LISTE DES TÂCHES
(1) Recopiez fidèlement le passage de l'extrait sur la souffrance de Dieu qui s'ouvre sur les mots contenant "Barth rejette ici" et se clôt sur "de l’histoire ?".
(2) Rédigez la suite de l'extrait sur la souffrance de Dieu, en reprenant après sa dernière phrase.

Dieu éprouve la souffrance du Fils « à une profondeur qu’aucune créature, aucun homme sauf précisément l’unique qui est son Fils n’a jamais pu atteindre et cela d’ailleurs pour que l’homme ne puisse souffrir aussi excessivement. Cette compassion paternelle de Dieu est le vrai mystère, c’est l’abîme de l’abaissement de son Fils, ce qui constitue en propre l’évènement historique de la mort de ce Fils crucifié » (1)

Barth rejette ici également l’idée que Dieu puisse souffrir jusqu’à l’éternité, comme si l’entrée dans la victoire de la résurrection n’avait pas eu lieu, mais quid alors des phrases de Paul qui parlent d’achever dans sa chair la passion. Est-ce le mystère de la victoire et de l’histoire ?

ENSEMBLE DES ENTRÉES
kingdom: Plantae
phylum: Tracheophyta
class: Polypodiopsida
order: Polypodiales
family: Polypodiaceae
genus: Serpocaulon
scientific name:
--
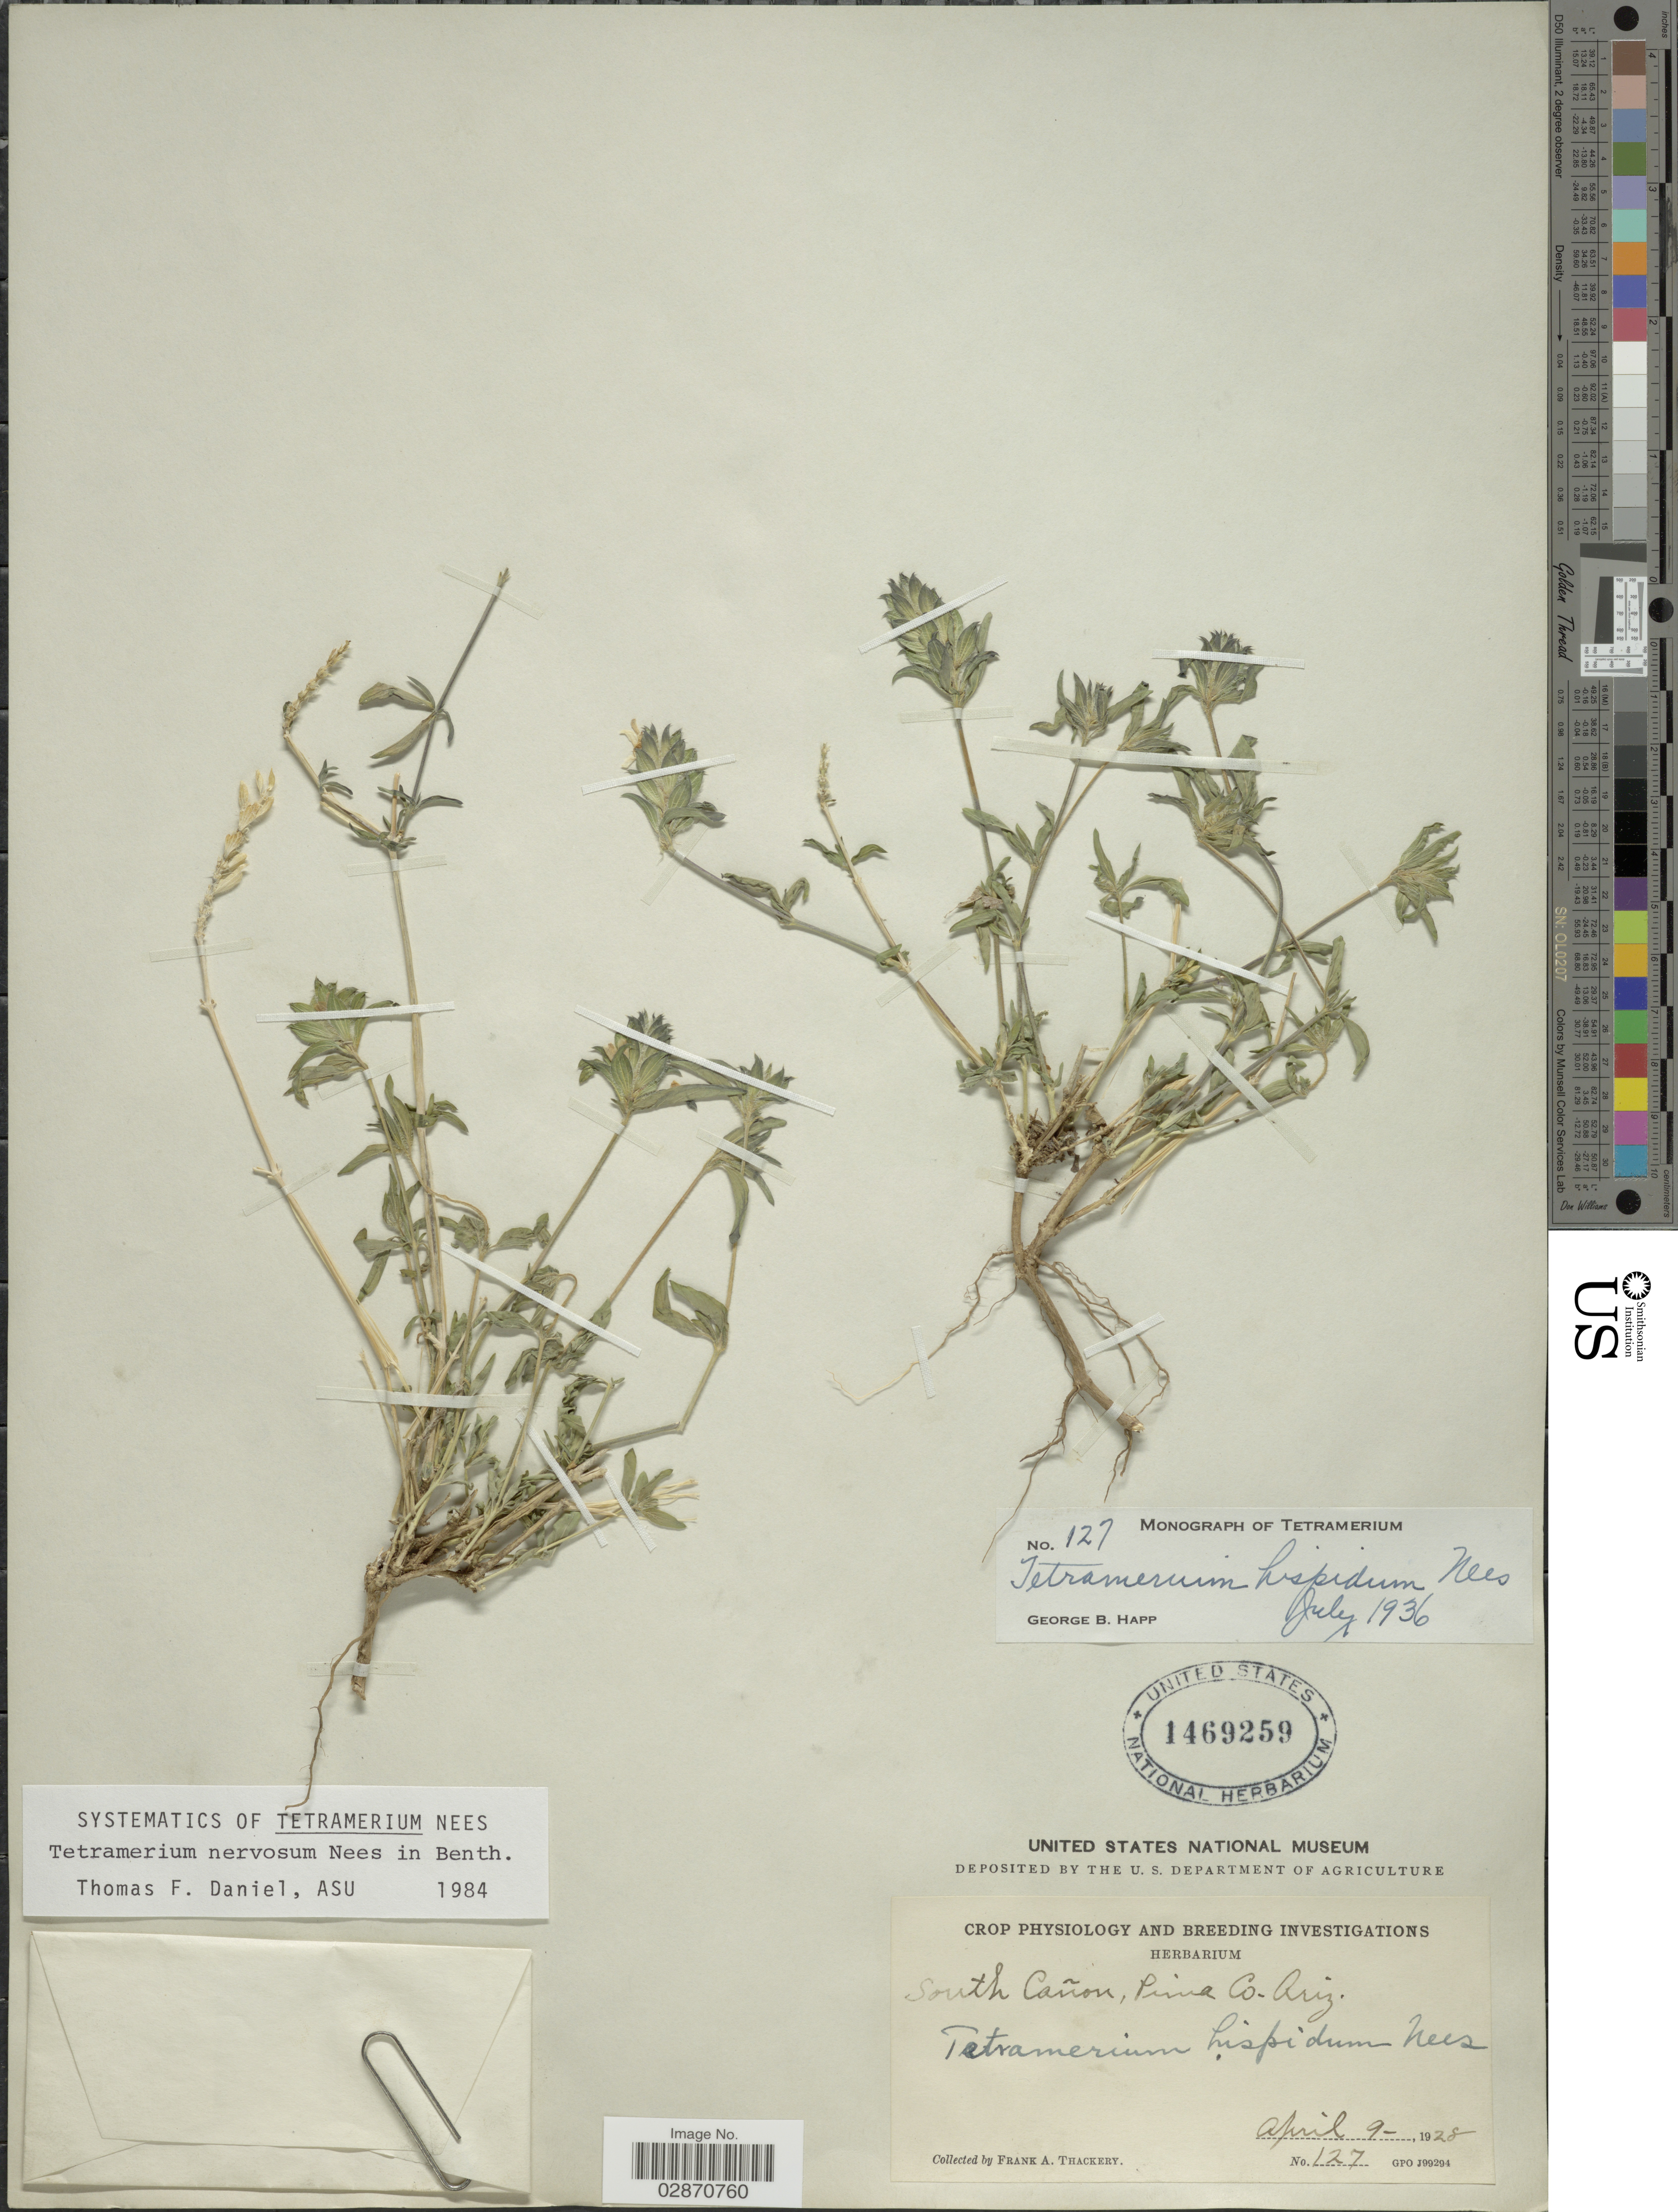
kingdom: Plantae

RÉPONSES AUX EXERCICES
(1)
Barth rejette ici également l’idée que Dieu puisse souffrir jusqu’à l’éternité, comme si l’entrée dans la victoire de la résurrection n’avait pas eu lieu, mais quid alors des phrases de Paul qui parlent d’achever dans sa chair la passion. Est-ce le mystère de la victoire et de l’histoire ?

(2)
(1) Barth, KD IV/2 p. 399 cité par Hans Urs von Balthasar, Dramatique Divine, IV, Le Dénouement, Culture & Vérité, Namur 1993 p. 217

07 mai 2007

Passeur de Dieu - II

"Ce n'est pas la foi de quelqu'un qui est perçue immédiatement par autrui, ni la Révélation qui l'habite, mais c'est son rayonnement, voire sa présence significative ou révélatrice au sein de l'immense réseau de nos liens" Pour Théobald, c'est en cela que nous devenons signes pour d'autres, que nous sommes passeurs, révélateurs, que nous pouvons aider à accueillir paisiblement, dans un acte de foi leur propre mystère, tel qu'il se présente dans les éléments révélateurs de leur vie et ce grâce au lent compagnonnage de leur propre cheminement. (1)

On retrouve les accents de M. Rondet dans ce texte magnifique publié dans Etudes en 1997 où il nous invitait à ne pas présenter des certitudes mais à accompagner l'homme sur les chemins de sa quête.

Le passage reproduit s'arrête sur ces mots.